WHAT YOU HAVE TO DO -
Each entry must be reproduced precisely as it stands.

==========

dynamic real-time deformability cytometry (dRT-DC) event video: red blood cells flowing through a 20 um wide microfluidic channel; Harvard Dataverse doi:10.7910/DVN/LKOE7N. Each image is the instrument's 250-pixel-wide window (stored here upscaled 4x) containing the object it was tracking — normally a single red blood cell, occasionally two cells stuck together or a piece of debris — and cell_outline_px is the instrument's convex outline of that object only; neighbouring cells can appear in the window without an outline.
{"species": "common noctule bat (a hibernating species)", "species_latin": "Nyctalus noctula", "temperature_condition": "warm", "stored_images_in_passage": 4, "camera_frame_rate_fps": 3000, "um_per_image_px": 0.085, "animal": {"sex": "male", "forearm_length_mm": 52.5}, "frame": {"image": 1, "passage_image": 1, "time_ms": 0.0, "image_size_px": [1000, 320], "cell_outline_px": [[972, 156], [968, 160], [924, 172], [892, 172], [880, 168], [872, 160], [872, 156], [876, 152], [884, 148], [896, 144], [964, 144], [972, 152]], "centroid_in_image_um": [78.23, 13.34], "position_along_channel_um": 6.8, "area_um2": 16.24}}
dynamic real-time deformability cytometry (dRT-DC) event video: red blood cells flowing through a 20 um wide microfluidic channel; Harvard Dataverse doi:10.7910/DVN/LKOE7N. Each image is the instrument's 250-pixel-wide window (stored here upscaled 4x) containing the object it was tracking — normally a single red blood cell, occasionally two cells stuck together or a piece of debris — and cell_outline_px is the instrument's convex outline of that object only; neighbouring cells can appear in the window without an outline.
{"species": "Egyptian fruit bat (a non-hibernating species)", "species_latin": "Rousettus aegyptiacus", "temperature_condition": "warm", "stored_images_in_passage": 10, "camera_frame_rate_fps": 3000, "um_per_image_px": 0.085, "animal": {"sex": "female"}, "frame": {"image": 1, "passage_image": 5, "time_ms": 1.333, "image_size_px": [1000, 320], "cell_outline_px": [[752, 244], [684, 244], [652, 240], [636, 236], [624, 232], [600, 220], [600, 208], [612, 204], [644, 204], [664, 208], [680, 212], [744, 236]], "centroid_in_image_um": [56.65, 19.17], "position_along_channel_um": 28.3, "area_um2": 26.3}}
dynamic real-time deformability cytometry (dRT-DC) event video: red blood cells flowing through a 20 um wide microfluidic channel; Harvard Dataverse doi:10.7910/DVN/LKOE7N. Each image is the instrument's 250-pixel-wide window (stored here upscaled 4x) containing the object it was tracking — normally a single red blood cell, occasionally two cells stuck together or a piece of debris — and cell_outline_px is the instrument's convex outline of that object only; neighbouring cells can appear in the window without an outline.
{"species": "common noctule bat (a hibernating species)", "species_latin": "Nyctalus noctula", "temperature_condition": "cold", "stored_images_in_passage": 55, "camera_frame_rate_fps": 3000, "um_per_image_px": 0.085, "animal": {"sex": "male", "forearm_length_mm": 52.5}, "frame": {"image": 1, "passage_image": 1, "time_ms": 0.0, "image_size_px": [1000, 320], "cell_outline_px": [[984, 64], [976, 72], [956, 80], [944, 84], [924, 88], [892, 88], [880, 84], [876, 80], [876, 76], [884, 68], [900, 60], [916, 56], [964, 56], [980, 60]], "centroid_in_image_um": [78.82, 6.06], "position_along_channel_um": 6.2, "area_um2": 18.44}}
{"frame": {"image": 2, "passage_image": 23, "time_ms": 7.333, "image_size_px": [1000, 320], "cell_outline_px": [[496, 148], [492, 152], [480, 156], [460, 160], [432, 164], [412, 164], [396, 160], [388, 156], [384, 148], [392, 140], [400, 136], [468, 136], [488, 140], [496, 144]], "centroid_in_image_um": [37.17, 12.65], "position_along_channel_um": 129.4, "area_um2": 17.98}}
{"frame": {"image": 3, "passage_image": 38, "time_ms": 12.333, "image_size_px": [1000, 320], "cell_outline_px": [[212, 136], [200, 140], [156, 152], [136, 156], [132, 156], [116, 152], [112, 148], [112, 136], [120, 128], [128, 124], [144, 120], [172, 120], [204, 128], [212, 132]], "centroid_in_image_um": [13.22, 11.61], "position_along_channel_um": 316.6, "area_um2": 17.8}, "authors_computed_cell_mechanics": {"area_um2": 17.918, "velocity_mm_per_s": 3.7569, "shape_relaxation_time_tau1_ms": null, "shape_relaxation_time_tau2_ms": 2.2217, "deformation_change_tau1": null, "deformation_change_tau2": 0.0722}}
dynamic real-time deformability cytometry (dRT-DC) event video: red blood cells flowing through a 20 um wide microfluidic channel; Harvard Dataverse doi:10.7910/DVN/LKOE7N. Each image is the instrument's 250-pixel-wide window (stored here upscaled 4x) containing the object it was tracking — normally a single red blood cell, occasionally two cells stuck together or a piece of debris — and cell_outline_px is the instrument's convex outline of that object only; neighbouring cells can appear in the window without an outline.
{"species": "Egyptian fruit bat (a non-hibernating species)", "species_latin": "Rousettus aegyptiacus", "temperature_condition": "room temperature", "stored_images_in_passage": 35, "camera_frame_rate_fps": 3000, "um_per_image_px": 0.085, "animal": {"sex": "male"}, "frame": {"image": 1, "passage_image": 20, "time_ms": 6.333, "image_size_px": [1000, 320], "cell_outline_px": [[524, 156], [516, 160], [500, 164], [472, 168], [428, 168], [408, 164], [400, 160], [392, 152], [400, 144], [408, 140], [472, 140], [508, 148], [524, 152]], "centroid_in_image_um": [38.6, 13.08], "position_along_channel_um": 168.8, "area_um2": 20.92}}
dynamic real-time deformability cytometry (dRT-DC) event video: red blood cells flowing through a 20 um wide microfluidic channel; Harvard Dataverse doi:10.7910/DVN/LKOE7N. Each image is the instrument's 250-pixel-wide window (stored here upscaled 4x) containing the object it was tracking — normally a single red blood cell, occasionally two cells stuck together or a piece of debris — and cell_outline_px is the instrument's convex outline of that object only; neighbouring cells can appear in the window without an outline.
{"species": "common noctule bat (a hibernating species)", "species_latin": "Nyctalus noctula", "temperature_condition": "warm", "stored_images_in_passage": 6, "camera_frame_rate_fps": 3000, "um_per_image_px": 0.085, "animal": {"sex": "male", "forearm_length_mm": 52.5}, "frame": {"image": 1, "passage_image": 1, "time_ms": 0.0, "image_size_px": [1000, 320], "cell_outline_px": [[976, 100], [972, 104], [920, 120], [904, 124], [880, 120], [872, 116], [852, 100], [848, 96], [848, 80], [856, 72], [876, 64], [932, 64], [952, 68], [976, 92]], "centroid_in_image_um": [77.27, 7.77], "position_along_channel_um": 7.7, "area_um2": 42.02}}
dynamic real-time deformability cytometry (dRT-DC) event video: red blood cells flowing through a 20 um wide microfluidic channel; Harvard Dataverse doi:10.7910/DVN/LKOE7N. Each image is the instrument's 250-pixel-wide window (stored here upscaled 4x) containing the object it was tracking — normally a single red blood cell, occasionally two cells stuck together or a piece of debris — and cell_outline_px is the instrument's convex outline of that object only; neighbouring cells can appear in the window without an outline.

==========

THE ANSWER -
dynamic real-time deformability cytometry (dRT-DC) event video: red blood cells flowing through a 20 um wide microfluidic channel; Harvard Dataverse doi:10.7910/DVN/LKOE7N. Each image is the instrument's 250-pixel-wide window (stored here upscaled 4x) containing the object it was tracking — normally a single red blood cell, occasionally two cells stuck together or a piece of debris — and cell_outline_px is the instrument's convex outline of that object only; neighbouring cells can appear in the window without an outline.
{"species": "common noctule bat (a hibernating species)", "species_latin": "Nyctalus noctula", "temperature_condition": "warm", "stored_images_in_passage": 4, "camera_frame_rate_fps": 3000, "um_per_image_px": 0.085, "animal": {"sex": "male", "forearm_length_mm": 52.5}, "frame": {"image": 1, "passage_image": 1, "time_ms": 0.0, "image_size_px": [1000, 320], "cell_outline_px": [[972, 156], [968, 160], [924, 172], [892, 172], [880, 168], [872, 160], [872, 156], [876, 152], [884, 148], [896, 144], [964, 144], [972, 152]], "centroid_in_image_um": [78.23, 13.34], "position_along_channel_um": 6.8, "area_um2": 16.24}}
dynamic real-time deformability cytometry (dRT-DC) event video: red blood cells flowing through a 20 um wide microfluidic channel; Harvard Dataverse doi:10.7910/DVN/LKOE7N. Each image is the instrument's 250-pixel-wide window (stored here upscaled 4x) containing the object it was tracking — normally a single red blood cell, occasionally two cells stuck together or a piece of debris — and cell_outline_px is the instrument's convex outline of that object only; neighbouring cells can appear in the window without an outline.
{"species": "Egyptian fruit bat (a non-hibernating species)", "species_latin": "Rousettus aegyptiacus", "temperature_condition": "warm", "stored_images_in_passage": 10, "camera_frame_rate_fps": 3000, "um_per_image_px": 0.085, "animal": {"sex": "female"}, "frame": {"image": 1, "passage_image": 5, "time_ms": 1.333, "image_size_px": [1000, 320], "cell_outline_px": [[752, 244], [684, 244], [652, 240], [636, 236], [624, 232], [600, 220], [600, 208], [612, 204], [644, 204], [664, 208], [680, 212], [744, 236]], "centroid_in_image_um": [56.65, 19.17], "position_along_channel_um": 28.3, "area_um2": 26.3}}
dynamic real-time deformability cytometry (dRT-DC) event video: red blood cells flowing through a 20 um wide microfluidic channel; Harvard Dataverse doi:10.7910/DVN/LKOE7N. Each image is the instrument's 250-pixel-wide window (stored here upscaled 4x) containing the object it was tracking — normally a single red blood cell, occasionally two cells stuck together or a piece of debris — and cell_outline_px is the instrument's convex outline of that object only; neighbouring cells can appear in the window without an outline.
{"species": "common noctule bat (a hibernating species)", "species_latin": "Nyctalus noctula", "temperature_condition": "cold", "stored_images_in_passage": 55, "camera_frame_rate_fps": 3000, "um_per_image_px": 0.085, "animal": {"sex": "male", "forearm_length_mm": 52.5}, "frame": {"image": 1, "passage_image": 1, "time_ms": 0.0, "image_size_px": [1000, 320], "cell_outline_px": [[984, 64], [976, 72], [956, 80], [944, 84], [924, 88], [892, 88], [880, 84], [876, 80], [876, 76], [884, 68], [900, 60], [916, 56], [964, 56], [980, 60]], "centroid_in_image_um": [78.82, 6.06], "position_along_channel_um": 6.2, "area_um2": 18.44}}
{"frame": {"image": 2, "passage_image": 23, "time_ms": 7.333, "image_size_px": [1000, 320], "cell_outline_px": [[496, 148], [492, 152], [480, 156], [460, 160], [432, 164], [412, 164], [396, 160], [388, 156], [384, 148], [392, 140], [400, 136], [468, 136], [488, 140], [496, 144]], "centroid_in_image_um": [37.17, 12.65], "position_along_channel_um": 129.4, "area_um2": 17.98}}
{"frame": {"image": 3, "passage_image": 38, "time_ms": 12.333, "image_size_px": [1000, 320], "cell_outline_px": [[212, 136], [200, 140], [156, 152], [136, 156], [132, 156], [116, 152], [112, 148], [112, 136], [120, 128], [128, 124], [144, 120], [172, 120], [204, 128], [212, 132]], "centroid_in_image_um": [13.22, 11.61], "position_along_channel_um": 316.6, "area_um2": 17.8}, "authors_computed_cell_mechanics": {"area_um2": 17.918, "velocity_mm_per_s": 3.7569, "shape_relaxation_time_tau1_ms": null, "shape_relaxation_time_tau2_ms": 2.2217, "deformation_change_tau1": null, "deformation_change_tau2": 0.0722}}
dynamic real-time deformability cytometry (dRT-DC) event video: red blood cells flowing through a 20 um wide microfluidic channel; Harvard Dataverse doi:10.7910/DVN/LKOE7N. Each image is the instrument's 250-pixel-wide window (stored here upscaled 4x) containing the object it was tracking — normally a single red blood cell, occasionally two cells stuck together or a piece of debris — and cell_outline_px is the instrument's convex outline of that object only; neighbouring cells can appear in the window without an outline.
{"species": "Egyptian fruit bat (a non-hibernating species)", "species_latin": "Rousettus aegyptiacus", "temperature_condition": "room temperature", "stored_images_in_passage": 35, "camera_frame_rate_fps": 3000, "um_per_image_px": 0.085, "animal": {"sex": "male"}, "frame": {"image": 1, "passage_image": 20, "time_ms": 6.333, "image_size_px": [1000, 320], "cell_outline_px": [[524, 156], [516, 160], [500, 164], [472, 168], [428, 168], [408, 164], [400, 160], [392, 152], [400, 144], [408, 140], [472, 140], [508, 148], [524, 152]], "centroid_in_image_um": [38.6, 13.08], "position_along_channel_um": 168.8, "area_um2": 20.92}}
dynamic real-time deformability cytometry (dRT-DC) event video: red blood cells flowing through a 20 um wide microfluidic channel; Harvard Dataverse doi:10.7910/DVN/LKOE7N. Each image is the instrument's 250-pixel-wide window (stored here upscaled 4x) containing the object it was tracking — normally a single red blood cell, occasionally two cells stuck together or a piece of debris — and cell_outline_px is the instrument's convex outline of that object only; neighbouring cells can appear in the window without an outline.
{"species": "common noctule bat (a hibernating species)", "species_latin": "Nyctalus noctula", "temperature_condition": "warm", "stored_images_in_passage": 6, "camera_frame_rate_fps": 3000, "um_per_image_px": 0.085, "animal": {"sex": "male", "forearm_length_mm": 52.5}, "frame": {"image": 1, "passage_image": 1, "time_ms": 0.0, "image_size_px": [1000, 320], "cell_outline_px": [[976, 100], [972, 104], [920, 120], [904, 124], [880, 120], [872, 116], [852, 100], [848, 96], [848, 80], [856, 72], [876, 64], [932, 64], [952, 68], [976, 92]], "centroid_in_image_um": [77.27, 7.77], "position_along_channel_um": 7.7, "area_um2": 42.02}}
dynamic real-time deformability cytometry (dRT-DC) event video: red blood cells flowing through a 20 um wide microfluidic channel; Harvard Dataverse doi:10.7910/DVN/LKOE7N. Each image is the instrument's 250-pixel-wide window (stored here upscaled 4x) containing the object it was tracking — normally a single red blood cell, occasionally two cells stuck together or a piece of debris — and cell_outline_px is the instrument's convex outline of that object only; neighbouring cells can appear in the window without an outline.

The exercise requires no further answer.